The order of presentation of the dastgah-ha is close to that used by many Persian theorists: Shur and its four naghmeh; Mahur; Homayun and its naghmeh; Sehgah; Chahargah; Nava; and Rast Panjgah. This arrangement seems not to be based on any intrinsic feature of the twelve systems but rather on popularity. Shur and its four naghmeh are the ones most often played in Persia today, whereas Nava and Rast Panjgah are hardly played at all. The dastgah-ha in between these seven are equally common, with perhaps a slight preference for Mahur and Esfahan.
Two sets of recordings of Persian art music that could be consulted in conjunction with this chapter are generally accessible in Western music libraries: The Folkways recording Classical Music of Iran: Dastgah Systems contains all twelve dastgah and all the important instruments.
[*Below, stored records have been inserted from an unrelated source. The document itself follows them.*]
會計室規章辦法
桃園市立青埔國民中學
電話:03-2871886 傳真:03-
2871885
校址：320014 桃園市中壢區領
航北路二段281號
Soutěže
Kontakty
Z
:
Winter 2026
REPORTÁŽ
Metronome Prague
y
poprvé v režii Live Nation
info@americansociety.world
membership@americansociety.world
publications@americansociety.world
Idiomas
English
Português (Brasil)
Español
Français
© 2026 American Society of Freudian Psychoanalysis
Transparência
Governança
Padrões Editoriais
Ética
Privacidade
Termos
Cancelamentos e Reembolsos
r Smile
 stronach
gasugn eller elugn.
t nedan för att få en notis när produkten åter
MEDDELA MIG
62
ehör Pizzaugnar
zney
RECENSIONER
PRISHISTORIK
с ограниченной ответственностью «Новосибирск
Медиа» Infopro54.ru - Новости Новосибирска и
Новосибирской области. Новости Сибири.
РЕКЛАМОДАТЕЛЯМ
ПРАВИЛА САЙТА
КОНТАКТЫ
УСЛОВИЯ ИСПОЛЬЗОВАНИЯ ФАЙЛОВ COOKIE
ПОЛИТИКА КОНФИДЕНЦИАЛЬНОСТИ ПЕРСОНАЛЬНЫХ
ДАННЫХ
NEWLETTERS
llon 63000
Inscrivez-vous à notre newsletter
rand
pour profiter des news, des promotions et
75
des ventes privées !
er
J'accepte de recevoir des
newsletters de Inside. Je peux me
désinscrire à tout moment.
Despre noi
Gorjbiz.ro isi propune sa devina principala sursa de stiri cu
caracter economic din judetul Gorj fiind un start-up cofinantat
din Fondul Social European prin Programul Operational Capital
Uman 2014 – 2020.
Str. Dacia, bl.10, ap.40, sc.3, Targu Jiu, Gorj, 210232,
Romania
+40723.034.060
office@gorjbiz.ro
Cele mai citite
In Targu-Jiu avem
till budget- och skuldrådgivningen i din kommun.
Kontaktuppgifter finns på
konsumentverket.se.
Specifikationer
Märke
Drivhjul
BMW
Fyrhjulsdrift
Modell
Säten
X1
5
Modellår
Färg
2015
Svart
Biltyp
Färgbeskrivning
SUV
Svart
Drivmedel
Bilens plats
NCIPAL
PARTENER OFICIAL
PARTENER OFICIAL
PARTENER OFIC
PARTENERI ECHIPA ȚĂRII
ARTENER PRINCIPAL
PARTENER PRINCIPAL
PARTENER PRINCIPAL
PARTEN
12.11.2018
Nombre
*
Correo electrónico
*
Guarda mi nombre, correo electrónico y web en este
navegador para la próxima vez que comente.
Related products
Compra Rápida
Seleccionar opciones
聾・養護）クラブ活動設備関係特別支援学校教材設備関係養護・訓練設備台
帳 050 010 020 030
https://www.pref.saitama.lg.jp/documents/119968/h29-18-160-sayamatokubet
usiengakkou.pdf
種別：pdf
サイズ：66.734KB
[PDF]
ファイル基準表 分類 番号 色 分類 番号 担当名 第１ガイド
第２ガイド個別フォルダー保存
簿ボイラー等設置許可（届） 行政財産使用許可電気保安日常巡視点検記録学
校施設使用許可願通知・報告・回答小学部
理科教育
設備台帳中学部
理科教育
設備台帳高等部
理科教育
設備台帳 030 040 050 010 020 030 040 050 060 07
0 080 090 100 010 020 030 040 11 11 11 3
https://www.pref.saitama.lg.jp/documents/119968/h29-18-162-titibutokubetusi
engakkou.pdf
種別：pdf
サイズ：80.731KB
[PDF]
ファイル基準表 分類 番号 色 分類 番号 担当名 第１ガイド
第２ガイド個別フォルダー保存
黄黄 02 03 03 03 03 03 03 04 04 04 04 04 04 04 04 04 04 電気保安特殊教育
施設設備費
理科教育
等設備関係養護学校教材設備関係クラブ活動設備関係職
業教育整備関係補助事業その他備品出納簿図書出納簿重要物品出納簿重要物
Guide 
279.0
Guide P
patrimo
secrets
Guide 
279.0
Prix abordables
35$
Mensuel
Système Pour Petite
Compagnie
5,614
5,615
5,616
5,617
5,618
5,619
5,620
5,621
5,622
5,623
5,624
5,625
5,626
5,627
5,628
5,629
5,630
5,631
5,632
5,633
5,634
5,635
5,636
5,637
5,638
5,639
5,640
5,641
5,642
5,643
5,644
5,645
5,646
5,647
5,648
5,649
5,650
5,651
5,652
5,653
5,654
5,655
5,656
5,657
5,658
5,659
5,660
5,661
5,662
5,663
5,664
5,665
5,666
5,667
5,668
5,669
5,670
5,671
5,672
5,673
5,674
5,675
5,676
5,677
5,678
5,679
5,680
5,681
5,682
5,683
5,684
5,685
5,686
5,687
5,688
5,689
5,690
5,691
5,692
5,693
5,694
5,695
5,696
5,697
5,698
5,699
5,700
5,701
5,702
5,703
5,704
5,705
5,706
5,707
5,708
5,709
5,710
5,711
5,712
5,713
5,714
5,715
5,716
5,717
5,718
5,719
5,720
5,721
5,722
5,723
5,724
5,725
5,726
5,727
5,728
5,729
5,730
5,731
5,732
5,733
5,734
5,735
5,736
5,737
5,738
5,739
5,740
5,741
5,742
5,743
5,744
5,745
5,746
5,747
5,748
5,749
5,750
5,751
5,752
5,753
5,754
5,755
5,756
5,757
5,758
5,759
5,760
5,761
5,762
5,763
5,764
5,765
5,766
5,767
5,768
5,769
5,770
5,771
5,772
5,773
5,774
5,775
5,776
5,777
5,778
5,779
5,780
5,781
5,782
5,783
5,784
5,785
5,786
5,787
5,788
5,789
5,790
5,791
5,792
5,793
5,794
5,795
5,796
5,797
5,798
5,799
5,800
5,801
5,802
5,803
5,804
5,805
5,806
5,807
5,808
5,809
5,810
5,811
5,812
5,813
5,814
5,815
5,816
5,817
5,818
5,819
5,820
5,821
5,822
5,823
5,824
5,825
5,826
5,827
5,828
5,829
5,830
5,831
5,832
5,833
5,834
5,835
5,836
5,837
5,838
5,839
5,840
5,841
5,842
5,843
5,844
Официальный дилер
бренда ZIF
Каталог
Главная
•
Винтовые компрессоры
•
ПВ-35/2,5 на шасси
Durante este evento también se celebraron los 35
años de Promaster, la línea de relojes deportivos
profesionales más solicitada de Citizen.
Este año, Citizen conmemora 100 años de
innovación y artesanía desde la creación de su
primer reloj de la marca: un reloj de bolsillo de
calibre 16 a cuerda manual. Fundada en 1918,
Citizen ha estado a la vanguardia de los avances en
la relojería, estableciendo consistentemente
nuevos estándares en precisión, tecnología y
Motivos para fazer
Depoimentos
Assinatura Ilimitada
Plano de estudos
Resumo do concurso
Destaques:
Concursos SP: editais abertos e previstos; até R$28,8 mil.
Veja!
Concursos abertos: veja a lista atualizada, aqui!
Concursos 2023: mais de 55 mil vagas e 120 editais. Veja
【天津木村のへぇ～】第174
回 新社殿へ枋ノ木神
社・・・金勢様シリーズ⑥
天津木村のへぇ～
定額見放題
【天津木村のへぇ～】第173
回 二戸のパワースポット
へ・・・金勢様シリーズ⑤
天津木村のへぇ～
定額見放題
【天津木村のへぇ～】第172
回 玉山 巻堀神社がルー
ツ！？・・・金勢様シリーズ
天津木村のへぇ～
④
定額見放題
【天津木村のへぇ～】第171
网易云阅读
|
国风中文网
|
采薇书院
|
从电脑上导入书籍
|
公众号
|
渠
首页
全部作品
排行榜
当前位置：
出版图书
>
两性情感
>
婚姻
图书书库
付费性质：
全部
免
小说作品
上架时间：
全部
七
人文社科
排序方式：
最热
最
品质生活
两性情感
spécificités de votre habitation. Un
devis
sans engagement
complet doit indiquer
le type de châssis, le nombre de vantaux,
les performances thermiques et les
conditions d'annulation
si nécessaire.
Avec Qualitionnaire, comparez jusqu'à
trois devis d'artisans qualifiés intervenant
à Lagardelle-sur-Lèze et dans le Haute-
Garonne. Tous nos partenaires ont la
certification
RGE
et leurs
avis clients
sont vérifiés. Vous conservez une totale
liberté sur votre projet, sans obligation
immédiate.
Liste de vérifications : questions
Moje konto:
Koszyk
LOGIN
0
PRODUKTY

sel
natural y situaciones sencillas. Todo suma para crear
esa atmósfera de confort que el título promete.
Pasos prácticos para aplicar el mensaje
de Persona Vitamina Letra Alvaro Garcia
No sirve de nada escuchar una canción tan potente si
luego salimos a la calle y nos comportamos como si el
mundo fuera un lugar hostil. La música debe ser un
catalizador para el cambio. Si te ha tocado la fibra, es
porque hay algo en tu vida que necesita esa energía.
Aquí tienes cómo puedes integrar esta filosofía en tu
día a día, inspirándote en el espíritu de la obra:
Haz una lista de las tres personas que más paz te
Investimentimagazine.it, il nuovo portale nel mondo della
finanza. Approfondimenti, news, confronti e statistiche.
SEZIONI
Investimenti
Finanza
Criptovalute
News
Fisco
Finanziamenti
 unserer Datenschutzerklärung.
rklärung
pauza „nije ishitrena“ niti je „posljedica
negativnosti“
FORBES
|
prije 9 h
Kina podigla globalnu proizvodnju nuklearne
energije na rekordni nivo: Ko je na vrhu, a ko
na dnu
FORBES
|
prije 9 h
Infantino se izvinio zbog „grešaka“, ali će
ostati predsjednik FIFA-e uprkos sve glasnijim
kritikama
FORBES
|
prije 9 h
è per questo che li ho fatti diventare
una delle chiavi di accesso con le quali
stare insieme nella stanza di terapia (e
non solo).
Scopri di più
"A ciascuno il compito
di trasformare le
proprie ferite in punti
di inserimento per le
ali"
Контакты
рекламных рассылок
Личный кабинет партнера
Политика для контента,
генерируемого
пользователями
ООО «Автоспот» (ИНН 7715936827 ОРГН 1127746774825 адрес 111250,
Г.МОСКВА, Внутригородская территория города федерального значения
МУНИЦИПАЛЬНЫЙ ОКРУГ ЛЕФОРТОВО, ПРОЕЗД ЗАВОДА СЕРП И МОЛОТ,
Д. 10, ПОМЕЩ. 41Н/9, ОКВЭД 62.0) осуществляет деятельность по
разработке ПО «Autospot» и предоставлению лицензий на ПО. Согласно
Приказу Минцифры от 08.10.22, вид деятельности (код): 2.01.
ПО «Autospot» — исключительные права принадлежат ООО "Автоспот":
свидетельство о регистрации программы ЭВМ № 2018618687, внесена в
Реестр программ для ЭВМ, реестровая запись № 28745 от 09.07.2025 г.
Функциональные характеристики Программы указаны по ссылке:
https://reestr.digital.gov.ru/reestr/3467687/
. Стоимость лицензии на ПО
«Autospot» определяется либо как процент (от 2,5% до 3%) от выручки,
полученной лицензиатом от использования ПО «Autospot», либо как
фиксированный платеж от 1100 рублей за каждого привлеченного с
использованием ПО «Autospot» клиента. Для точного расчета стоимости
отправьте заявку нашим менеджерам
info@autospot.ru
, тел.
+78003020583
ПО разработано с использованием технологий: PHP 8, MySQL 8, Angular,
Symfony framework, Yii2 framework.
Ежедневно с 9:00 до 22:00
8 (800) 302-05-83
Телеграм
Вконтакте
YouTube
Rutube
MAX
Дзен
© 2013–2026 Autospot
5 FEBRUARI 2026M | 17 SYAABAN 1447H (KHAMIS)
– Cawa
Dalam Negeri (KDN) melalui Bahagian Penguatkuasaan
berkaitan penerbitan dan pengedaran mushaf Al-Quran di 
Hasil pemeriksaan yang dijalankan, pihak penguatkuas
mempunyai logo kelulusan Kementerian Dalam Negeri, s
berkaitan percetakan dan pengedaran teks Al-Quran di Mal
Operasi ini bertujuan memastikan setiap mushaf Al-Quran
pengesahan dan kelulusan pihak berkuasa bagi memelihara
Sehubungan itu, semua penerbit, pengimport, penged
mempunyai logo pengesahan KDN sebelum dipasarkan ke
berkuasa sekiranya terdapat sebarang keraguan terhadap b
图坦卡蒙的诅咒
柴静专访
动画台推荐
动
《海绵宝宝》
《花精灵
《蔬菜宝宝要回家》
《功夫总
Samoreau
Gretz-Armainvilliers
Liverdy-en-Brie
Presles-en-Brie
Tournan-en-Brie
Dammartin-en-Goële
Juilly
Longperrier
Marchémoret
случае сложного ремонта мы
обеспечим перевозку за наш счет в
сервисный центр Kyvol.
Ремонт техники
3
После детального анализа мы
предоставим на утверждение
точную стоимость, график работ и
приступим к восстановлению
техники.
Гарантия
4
The Bärenreiter recordings, A Musical Anthology of the Orient, Iran I and II, tend to have longer selections, but they contain only Abu Ata, Bayat-e Tork, Dashti, Sehgah, Chahargah, Bakhtiari (in Homayun) and Esfahan.
The radif is a body of material that has been handed down mainly by oral tradition, and there is no one certified version of any part of it. Furthermore, there is no single theoretical opinion agreed to by all Persian m-usicians. Hence, the examples of the daramad-ha quoted in score below and the listing of the important gusheh-ha given in the text are by no means exclusive. They were presented as objectively as possible, but by a foreigner whose knowledge of the tradition is necessarily limited. Moreover, these examples stem from one tradition, the radif of Mirza Abdullah as transmitted mainly through Mussa Mac ruffi, Abol Hassan Saba, and Nur Ali Borumand. This school does not represent the entire maqam tradition in Iran but merely one of its major branches. Native Persian readers and non-Persians who have learned the radif from a different source may well disagree with these selections and interpretations.